The project, which began as a three-room clinic, today encompasses a 150-bed teaching hospital, food security initiatives, and a premier boarding school. Its success is due partly to community health workers, trusted local leaders who reach out to residents who may be distrustful of the medical system and connect them with resources for prenatal care or treatment for stigmatized conditions like tuberculosis. Once those patients engage with the clinic and have positive results, they become trusted messengers themselves. It’s a virtuous cycle, Ntaba says: “You’re not just helping one patient with that investment. You’re helping their social network.”

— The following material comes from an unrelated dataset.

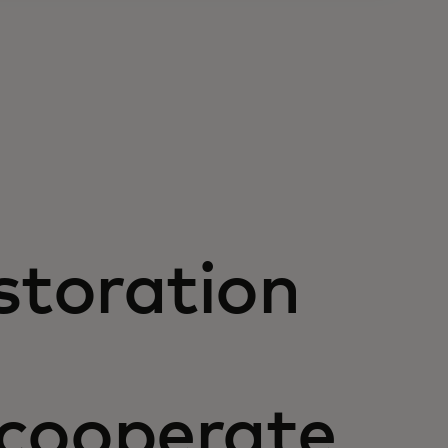
storation
 cooperate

Back in Minneapolis, Ntaba saw a steady increase in opioid overdoses at M Health Fairview University of Minnesota Medical Center, where he is a teaching professor in emergency medicine. His team was helping patients with opioid use disorder start taking the medication buprenorphine, which stabilizes brain chemistry and prevents craving and withdrawal. But many people who could benefit from the medication were not coming to the hospital because, as Ntaba later learned from Farah, they associated the healthcare system with trauma, shame, and judgment.
Then Ntaba met Nicole, an activist and outreach worker in the local Native community—in which, Minneapolis Department of Health data show, people are twenty-four times more likely to die of an overdose than white people. Ntaba observed how Nicole could talk with people who were suspicious of the healthcare system, share her own recovery journey, persuade her listeners to come to the hospital, and accompany them until their treatment plan was set. Nicole was trusted in a way that doctors were not. “They won’t even start listening to me unless I get endorsement from her,” Ntaba says.
Building on what he’s learned, Ntaba is working with partners across the Twin Cities metro area to develop a more robust opioid response strategy. Community clinics that have adopted the low-barrier buprenorphine model now offer rapid, free, same-day access to medication. An outreach program will hire people from the Twin Cities’ most vulnerable communities who have personal experience of addiction and recovery and who will be able to testify to the success of medication for addiction treatment with their peers. And middle school students are beginning to experience an expanded substance use prevention curriculum through BrainWaves, a program of the University of Minnesota’s Masonic Institute for the Developing Brain.
All of the work applies lessons from Ntaba’s overseas experiences and his respectful conversations with people like Farah. And, he says, it’s built on what he learned in Mink’s class at Macalester: “Understanding linkages between the brain, mind, and behavior really goes a long way.”
Robyn Ross is a writer in Austin, Texas.